Matthieu Solignac, « L’émigration des immigrés, une dimension oubliée de la mobilité géographique », Population, 2018/​4 (Vol. 73)

Résumé

Cet article analyse la mobi­lité géogra­phique des immi­grés par rapport à celle des natifs en tenant compte des départs du pays d’accueil. Alors que la mobi­lité rési­den­tielle de la plupart des natifs s’effectue au sein du terri­toire national, une propor­tion impor­tante d’immigrés le quitte pour leur pays de nais­sance ou un pays tiers. Mais ces flux d’émigration sont souvent occultés, tant par l’approche rétros­pec­tive habi­tuel­le­ment adoptée pour l’étude de la mobi­lité rési­den­tielle, qu’en raison du manque de données adap­tées pour mesurer les sorties du terri­toire.

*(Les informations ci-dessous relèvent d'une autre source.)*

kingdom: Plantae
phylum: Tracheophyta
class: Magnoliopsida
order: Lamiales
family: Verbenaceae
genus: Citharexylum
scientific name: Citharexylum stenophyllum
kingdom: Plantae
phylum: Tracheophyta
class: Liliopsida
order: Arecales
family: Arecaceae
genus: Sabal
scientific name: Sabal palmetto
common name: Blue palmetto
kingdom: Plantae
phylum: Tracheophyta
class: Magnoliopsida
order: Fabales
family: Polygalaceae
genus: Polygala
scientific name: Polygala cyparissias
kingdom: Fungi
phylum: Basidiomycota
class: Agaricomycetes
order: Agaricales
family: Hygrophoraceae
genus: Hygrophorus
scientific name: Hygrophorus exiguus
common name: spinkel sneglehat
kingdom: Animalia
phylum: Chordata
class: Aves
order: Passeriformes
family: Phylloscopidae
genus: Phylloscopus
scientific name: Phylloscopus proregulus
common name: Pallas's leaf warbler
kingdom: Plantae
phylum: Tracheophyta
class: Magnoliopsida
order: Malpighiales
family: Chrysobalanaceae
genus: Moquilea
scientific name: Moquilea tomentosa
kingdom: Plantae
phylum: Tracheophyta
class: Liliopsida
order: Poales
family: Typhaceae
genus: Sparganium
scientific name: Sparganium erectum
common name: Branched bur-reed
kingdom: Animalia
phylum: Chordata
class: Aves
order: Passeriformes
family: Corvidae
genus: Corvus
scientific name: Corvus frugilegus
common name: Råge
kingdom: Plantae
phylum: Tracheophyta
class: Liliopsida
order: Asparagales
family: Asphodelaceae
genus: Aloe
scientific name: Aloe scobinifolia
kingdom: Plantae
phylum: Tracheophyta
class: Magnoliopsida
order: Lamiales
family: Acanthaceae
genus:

Ce travail se distingue en propo­sant une analyse du taux de départ des communes fran­çaises, quelle que soit la desti­na­tion. Dépas­sant la dicho­tomie entre migra­tion interne et migra­tion inter­na­tio­nale, cette approche inté­gra­le­ment fondée sur un suivi indi­vi­duel offre une mesure géné­rale de la mobi­lité incluant l’émigration. Ce travail est mené à partir de l’exploitation d’un large panel admi­nis­tratif constitué de recen­se­ments exhaus­tifs et de l’état civil. Repré­sen­tatif de la popu­la­tion, il permet un suivi systé­ma­tique des trajec­toires indi­vi­duelles sur le terri­toire métro­po­li­tain fran­çais entre 1968 et 1999, tout en demeu­rant repré­sen­tatif de l’ensemble de la popu­la­tion. La mobi­lité des immi­grés se révèle nette­ment plus élevée que celle habi­tuel­le­ment mesurée de façon rétros­pec­tive : elle est de 30 % à 50 % supé­rieure à celle des natifs. Un quart à un tiers des immi­grés observés à un recen­se­ment donné ont quitté le terri­toire fran­çais au bout de 7 à 9 ans.